WORK INSTRUCTION:
Pictures aside, the output must consist of the lines from the one containing "Value 2, Sensor 2: -0.59 -> -0.24" through the end of the data, reproduced exactly.

TASK DATA:
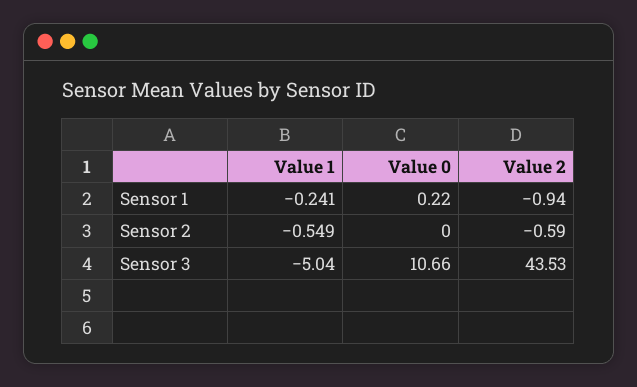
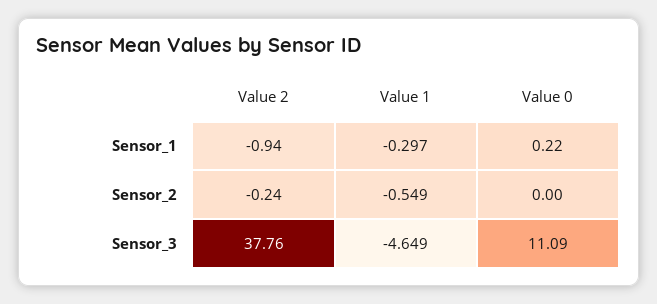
Value 1, Sensor 1: -0.241 -> -0.297
Value 2, Sensor 2: -0.59 -> -0.24
Value 1, Sensor 3: -5.04 -> -4.649
Value 0, Sensor 3: 10.66 -> 11.09
Value 2, Sensor 3: 43.53 -> 37.76

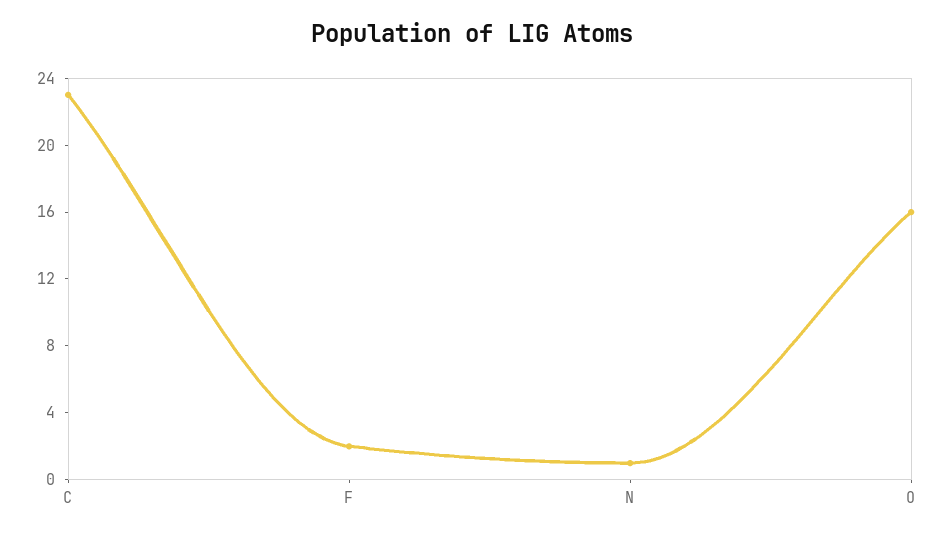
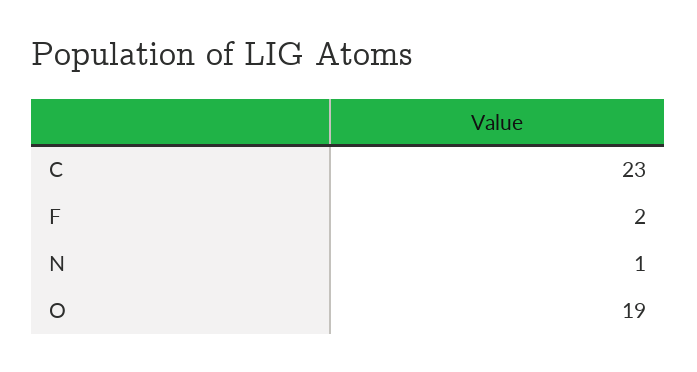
O: 16 -> 19

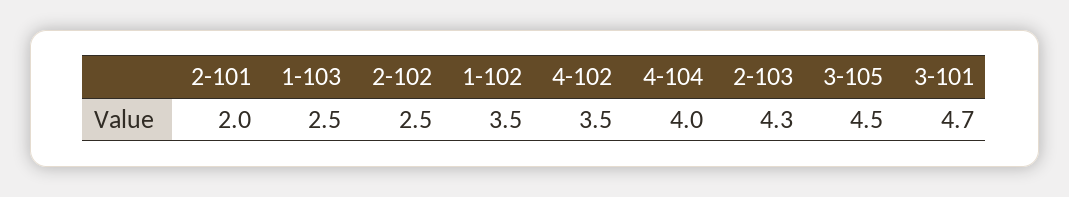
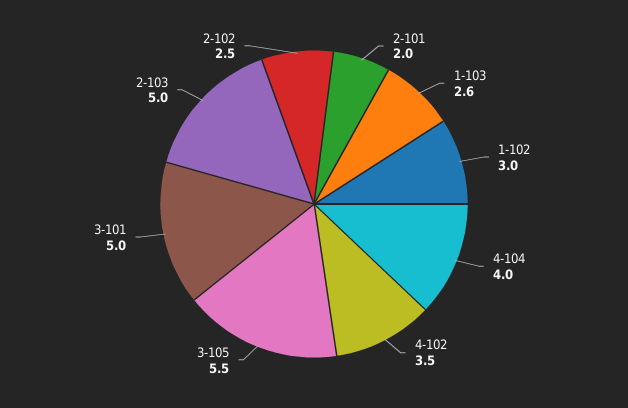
1-103: 2.5 -> 2.6
1-102: 3.5 -> 3
2-103: 4.3 -> 5
3-105: 4.5 -> 5.5
3-101: 4.7 -> 5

RESPONSE TO THE EXERCISE:
Value 2, Sensor 2: -0.59 -> -0.24
Value 1, Sensor 3: -5.04 -> -4.649
Value 0, Sensor 3: 10.66 -> 11.09
Value 2, Sensor 3: 43.53 -> 37.76

O: 16 -> 19

1-103: 2.5 -> 2.6
1-102: 3.5 -> 3
2-103: 4.3 -> 5
3-105: 4.5 -> 5.5
3-101: 4.7 -> 5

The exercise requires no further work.